• Excerpt provided
Munshi Balaram was a close associate of Raja Sitaram Ray. According to noted writer Satishchandra Mitra, he was a descendant of Mahatma Narasimha Das, a contemporary personality of Ballal Sena of Sena Dynasty. As a result of a conflict with Ballal Sena, Tilak Karkat and Jatadhar Nag belonging to Barendra Kayastha clan established their state in Shailkupa, along with Das family, Nandy family and Chaki family under their refuge.

Mahatma Narasimha Das is regarded as the progenitor of the Das family (later Munshi family), whose descendants finally settled at Shailkupa, as a result of warfare and hostilities. Their efficient political diplomacy established them as aristocrats within Bengal, and they were conferred with the title Majumdar by Nawab of Bengal. But, due to continuous joint attacks of Arakanese and Portuguese pirates forced Majumdar Rajivlochan Das, father of Munshi Balaram, to move from Shailkupa to initially Dariapur, followed by Kadirpara, along with family. Rajivlochan had three sons named Hariram, Ramram and Balaram, respectively. It is said that Ramram and Balaram once fought off the attack of the fearsome robbers with immense courage which grabbed the attention of Raja Sitaram Ray. The Raja granted the siblings a whole village called 'Bil Pakuria', and appointed Balaram as Munshi in his court. Following this, Munshi Balaram was established in power helping himself to raise huge wealth in Kadirpara, which resulted in the foundation of Kadirpara Estate. The Munshis were involved in philanthropy, educational upbringing and religious reformation in Dariapur and Kadirpara. The Dariapur Shri Shri Siddheshwari Kalimata Temple was founded by the Munshis of Kadirpara. The last zamindar of the estate, Babu Gopendranath Munshi was a physician and licensed medical practitioner who used to provide treatment free of charge to financially challenged commoners.

• Your assignment
Carry on the account of Munshi Balaram and the Kadirpara Estate above, starting after its final sentence.

• Record extracts
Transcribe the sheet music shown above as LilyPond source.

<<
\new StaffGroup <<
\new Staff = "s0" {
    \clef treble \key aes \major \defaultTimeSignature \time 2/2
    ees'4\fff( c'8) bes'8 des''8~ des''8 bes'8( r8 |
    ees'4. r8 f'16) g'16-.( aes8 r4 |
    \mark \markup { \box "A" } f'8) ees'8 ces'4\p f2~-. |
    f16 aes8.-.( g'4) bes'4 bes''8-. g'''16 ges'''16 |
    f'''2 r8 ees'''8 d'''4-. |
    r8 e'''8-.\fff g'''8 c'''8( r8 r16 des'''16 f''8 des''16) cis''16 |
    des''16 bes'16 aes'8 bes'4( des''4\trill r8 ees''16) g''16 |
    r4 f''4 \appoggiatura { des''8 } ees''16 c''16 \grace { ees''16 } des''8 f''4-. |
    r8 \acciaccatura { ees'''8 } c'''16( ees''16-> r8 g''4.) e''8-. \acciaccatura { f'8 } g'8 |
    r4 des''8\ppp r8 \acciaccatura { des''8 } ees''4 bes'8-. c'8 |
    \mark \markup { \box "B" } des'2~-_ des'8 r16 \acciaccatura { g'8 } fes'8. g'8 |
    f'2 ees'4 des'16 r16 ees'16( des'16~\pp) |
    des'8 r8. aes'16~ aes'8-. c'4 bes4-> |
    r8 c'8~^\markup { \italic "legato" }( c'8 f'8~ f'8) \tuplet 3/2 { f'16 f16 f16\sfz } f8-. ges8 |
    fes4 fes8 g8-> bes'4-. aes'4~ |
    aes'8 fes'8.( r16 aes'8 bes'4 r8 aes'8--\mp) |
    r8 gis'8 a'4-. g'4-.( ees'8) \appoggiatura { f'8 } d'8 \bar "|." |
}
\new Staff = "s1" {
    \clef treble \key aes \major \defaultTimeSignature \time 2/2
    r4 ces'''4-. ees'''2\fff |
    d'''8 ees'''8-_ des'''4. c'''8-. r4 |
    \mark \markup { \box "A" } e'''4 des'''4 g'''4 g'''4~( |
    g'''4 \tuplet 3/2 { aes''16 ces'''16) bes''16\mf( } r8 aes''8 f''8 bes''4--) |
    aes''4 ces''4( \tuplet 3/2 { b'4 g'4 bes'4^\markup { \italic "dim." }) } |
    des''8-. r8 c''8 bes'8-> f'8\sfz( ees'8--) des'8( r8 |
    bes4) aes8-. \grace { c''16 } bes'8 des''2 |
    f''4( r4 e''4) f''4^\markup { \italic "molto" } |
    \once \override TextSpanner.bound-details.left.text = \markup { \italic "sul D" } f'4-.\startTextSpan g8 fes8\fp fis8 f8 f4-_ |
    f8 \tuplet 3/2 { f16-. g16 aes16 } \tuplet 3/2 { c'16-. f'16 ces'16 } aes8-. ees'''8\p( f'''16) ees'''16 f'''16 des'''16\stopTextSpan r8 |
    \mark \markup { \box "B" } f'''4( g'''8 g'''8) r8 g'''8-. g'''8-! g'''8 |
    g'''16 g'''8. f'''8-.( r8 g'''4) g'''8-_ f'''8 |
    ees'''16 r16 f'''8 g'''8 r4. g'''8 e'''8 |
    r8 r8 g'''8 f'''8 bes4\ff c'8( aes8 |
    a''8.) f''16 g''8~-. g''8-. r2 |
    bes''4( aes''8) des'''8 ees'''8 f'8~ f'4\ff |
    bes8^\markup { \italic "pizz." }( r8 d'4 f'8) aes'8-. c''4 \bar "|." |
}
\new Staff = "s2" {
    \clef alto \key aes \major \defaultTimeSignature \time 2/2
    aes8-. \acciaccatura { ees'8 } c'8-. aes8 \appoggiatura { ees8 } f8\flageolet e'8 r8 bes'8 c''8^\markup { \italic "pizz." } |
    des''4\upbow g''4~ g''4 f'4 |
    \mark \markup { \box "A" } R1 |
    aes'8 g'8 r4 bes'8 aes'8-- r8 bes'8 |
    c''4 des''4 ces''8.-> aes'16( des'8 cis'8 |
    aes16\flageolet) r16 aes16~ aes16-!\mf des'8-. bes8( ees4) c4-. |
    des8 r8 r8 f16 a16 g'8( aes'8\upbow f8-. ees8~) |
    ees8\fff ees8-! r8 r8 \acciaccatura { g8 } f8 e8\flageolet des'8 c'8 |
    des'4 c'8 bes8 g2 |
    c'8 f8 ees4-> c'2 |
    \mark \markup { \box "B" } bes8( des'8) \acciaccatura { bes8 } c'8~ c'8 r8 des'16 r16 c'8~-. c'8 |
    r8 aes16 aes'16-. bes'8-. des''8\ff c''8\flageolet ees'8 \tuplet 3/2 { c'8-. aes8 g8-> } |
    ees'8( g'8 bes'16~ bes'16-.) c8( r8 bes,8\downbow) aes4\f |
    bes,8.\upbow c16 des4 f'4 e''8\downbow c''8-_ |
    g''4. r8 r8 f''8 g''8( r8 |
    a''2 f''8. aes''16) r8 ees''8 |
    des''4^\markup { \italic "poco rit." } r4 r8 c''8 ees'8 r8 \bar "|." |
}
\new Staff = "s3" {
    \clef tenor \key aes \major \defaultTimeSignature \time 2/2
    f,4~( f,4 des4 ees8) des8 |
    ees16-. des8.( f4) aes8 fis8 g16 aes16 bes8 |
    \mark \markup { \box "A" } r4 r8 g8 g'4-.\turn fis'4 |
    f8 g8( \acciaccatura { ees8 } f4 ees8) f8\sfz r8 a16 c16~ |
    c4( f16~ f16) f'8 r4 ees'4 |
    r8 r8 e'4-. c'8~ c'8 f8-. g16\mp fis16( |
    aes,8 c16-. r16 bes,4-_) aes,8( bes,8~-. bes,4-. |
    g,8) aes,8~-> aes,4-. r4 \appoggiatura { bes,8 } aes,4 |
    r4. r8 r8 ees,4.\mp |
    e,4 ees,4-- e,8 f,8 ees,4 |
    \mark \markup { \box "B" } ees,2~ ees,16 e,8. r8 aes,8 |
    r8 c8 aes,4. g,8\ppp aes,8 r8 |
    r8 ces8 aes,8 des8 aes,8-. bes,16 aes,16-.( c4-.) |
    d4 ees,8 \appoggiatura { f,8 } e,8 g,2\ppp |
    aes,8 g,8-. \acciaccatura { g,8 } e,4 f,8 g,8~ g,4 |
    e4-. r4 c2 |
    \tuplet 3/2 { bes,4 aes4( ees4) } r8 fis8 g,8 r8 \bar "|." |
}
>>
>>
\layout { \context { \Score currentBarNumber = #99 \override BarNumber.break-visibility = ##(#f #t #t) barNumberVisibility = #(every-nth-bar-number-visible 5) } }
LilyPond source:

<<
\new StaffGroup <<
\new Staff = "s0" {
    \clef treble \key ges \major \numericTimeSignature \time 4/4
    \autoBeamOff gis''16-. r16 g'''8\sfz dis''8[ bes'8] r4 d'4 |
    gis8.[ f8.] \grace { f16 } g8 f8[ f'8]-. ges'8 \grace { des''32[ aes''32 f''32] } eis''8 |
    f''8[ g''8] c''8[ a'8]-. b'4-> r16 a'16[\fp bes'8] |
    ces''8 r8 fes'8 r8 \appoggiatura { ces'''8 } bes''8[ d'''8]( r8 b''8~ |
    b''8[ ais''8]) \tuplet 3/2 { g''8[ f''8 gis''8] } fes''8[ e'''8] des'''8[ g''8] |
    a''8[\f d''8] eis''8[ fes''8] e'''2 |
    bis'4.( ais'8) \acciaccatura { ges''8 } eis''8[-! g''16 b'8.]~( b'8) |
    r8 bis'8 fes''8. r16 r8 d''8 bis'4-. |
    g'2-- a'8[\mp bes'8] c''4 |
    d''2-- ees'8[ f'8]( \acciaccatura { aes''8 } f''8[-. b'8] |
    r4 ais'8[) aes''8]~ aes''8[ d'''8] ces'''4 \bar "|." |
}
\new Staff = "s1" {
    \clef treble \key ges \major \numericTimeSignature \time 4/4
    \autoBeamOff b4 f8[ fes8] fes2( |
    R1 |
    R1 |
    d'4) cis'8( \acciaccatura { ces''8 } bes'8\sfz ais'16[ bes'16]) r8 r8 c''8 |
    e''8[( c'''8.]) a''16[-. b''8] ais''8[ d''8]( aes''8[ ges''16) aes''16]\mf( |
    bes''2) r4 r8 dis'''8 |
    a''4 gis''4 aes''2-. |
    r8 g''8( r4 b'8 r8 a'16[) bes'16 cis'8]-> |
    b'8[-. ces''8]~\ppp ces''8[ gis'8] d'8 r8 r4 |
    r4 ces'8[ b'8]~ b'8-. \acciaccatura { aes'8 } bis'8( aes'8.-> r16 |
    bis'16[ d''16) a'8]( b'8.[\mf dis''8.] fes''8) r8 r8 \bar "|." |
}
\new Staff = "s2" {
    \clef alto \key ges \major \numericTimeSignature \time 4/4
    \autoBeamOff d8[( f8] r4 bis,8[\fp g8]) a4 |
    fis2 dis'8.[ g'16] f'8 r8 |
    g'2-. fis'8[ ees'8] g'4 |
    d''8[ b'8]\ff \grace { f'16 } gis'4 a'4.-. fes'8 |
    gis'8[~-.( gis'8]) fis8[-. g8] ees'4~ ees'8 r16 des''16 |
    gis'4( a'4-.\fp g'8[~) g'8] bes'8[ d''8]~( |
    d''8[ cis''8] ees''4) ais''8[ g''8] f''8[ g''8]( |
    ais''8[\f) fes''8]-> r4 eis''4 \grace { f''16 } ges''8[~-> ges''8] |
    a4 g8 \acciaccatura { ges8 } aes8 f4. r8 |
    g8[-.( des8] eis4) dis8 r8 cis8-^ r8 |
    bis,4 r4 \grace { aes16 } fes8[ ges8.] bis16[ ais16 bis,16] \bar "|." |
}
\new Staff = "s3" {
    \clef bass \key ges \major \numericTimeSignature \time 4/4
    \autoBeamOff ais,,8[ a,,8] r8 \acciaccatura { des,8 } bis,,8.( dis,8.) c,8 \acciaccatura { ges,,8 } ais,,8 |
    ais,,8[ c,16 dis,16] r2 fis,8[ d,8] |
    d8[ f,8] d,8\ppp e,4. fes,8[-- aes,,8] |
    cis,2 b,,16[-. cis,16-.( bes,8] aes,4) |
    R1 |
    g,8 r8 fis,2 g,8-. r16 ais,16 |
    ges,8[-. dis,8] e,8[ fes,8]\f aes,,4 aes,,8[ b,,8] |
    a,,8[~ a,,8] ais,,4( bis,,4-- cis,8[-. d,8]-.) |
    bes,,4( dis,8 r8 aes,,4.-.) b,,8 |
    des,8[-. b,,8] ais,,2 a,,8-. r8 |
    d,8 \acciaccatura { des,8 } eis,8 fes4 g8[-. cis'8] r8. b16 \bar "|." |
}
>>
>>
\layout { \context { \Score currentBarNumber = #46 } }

• Written answer
==Zamindars==
- Munshi Balaram Das (childless, succeeded by Ramram's son Radhakrishna), Ramram Das and Hariram Das
- Babu Radhakrishna Munshi
- Babu Raghunath Munshi
- Babu Gobindanath Munshi
- Babu Chandranath Munshi
- Babu Jatindranath Munshi
- Babu Gopendranath Munshi

==Debuttar Estate==
The zamindars of Kadirpara endowed 10 acres land of their property in favour of their family deity Radhakanta Lakshmi Narayan Jiu. According to a report published in Dhaka Tribune in 2017, there was an incident of vandalizing the Radhakanta Lakshmi Narayan Jiu and Shitala temples at Sreepur Upazila, within the Debuttar Estate. The zamindars also founded the 150 years old Sri Sri Siddheswari Kali temple in Dariapur. In 2022, there was an incident of theft in the Siddheswari Kali temple.